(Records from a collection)
+++

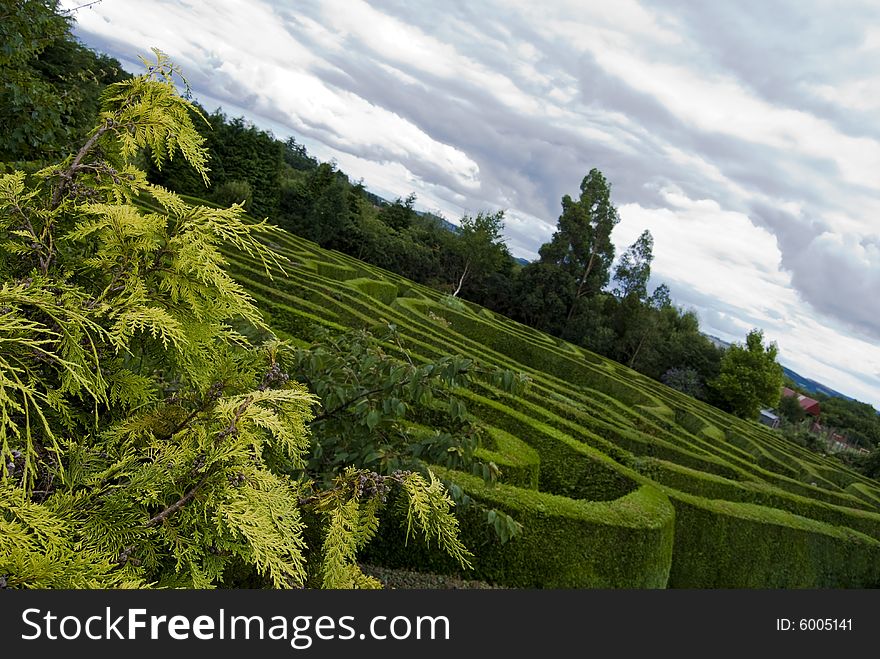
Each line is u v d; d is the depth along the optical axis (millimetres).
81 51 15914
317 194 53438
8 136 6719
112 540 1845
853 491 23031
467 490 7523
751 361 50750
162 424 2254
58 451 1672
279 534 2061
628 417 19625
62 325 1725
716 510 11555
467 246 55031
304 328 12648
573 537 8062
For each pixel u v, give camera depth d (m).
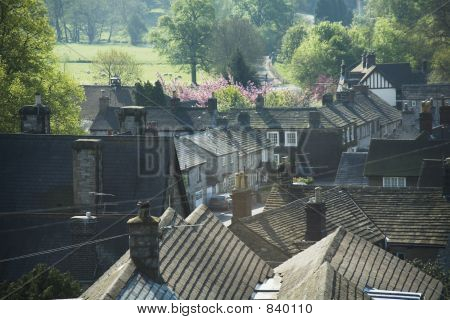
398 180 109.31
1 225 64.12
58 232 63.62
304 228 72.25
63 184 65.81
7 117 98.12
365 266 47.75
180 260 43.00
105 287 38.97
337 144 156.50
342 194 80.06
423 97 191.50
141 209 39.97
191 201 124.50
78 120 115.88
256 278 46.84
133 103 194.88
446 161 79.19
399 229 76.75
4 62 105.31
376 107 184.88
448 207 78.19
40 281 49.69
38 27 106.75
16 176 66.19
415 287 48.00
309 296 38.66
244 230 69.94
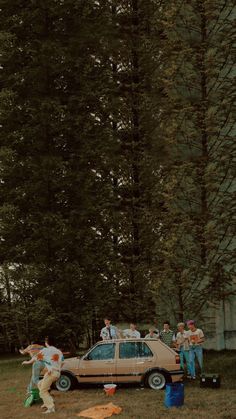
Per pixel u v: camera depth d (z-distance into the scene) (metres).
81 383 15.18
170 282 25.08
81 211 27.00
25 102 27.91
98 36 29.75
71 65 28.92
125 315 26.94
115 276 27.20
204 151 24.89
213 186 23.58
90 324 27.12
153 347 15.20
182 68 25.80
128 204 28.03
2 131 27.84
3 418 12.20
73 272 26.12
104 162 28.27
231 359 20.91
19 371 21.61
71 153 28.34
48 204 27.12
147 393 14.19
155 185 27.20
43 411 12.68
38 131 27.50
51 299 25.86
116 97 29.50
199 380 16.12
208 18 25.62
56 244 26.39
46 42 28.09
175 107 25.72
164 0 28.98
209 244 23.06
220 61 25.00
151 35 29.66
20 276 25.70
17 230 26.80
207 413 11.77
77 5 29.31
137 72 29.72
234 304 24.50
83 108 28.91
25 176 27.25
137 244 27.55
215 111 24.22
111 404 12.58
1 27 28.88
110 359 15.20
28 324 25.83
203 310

+++

• **TASK**
From the first line of the records through the line with "137 72 29.72", reproduce each line exactly and leave the pictures out.

• **EXERCISE SOLUTION**
Each line is u v d; d is the depth along the optical axis (millimetres).
81 51 15914
317 194 53438
8 136 6719
112 540 1845
853 491 23031
467 490 7523
751 361 50750
162 424 2254
58 451 1672
279 534 2061
628 417 19625
62 325 1725
716 510 11555
467 246 55031
304 328 12648
573 537 8062
For each pixel u v, give camera depth d (m).
398 180 109.31
1 225 64.12
58 232 63.62
304 228 72.25
63 184 65.81
7 117 98.12
365 266 47.75
180 260 43.00
105 287 38.97
337 144 156.50
342 194 80.06
423 97 191.50
141 209 39.97
191 201 124.50
78 120 115.88
256 278 46.84
133 103 194.88
446 161 79.19
399 229 76.75
4 62 105.31
376 107 184.88
448 207 78.19
40 281 49.69
38 27 106.75
16 176 66.19
415 287 48.00
309 296 38.66
244 230 69.94
Per pixel u v: camera depth d (z-distance into the scene) (metres).
81 383 15.18
170 282 25.08
81 211 27.00
25 102 27.91
98 36 29.75
71 65 28.92
125 315 26.94
115 276 27.20
204 151 24.89
213 186 23.58
90 324 27.12
153 347 15.20
182 68 25.80
128 204 28.03
2 131 27.84
3 418 12.20
73 272 26.12
104 162 28.27
231 359 20.91
19 371 21.61
71 153 28.34
48 204 27.12
147 393 14.19
155 185 27.20
43 411 12.68
38 131 27.50
51 299 25.86
116 97 29.50
199 380 16.12
208 18 25.62
56 244 26.39
46 42 28.09
175 107 25.72
164 0 28.98
209 244 23.06
220 61 25.00
151 35 29.66
20 276 25.70
17 230 26.80
207 413 11.77
77 5 29.31
137 72 29.72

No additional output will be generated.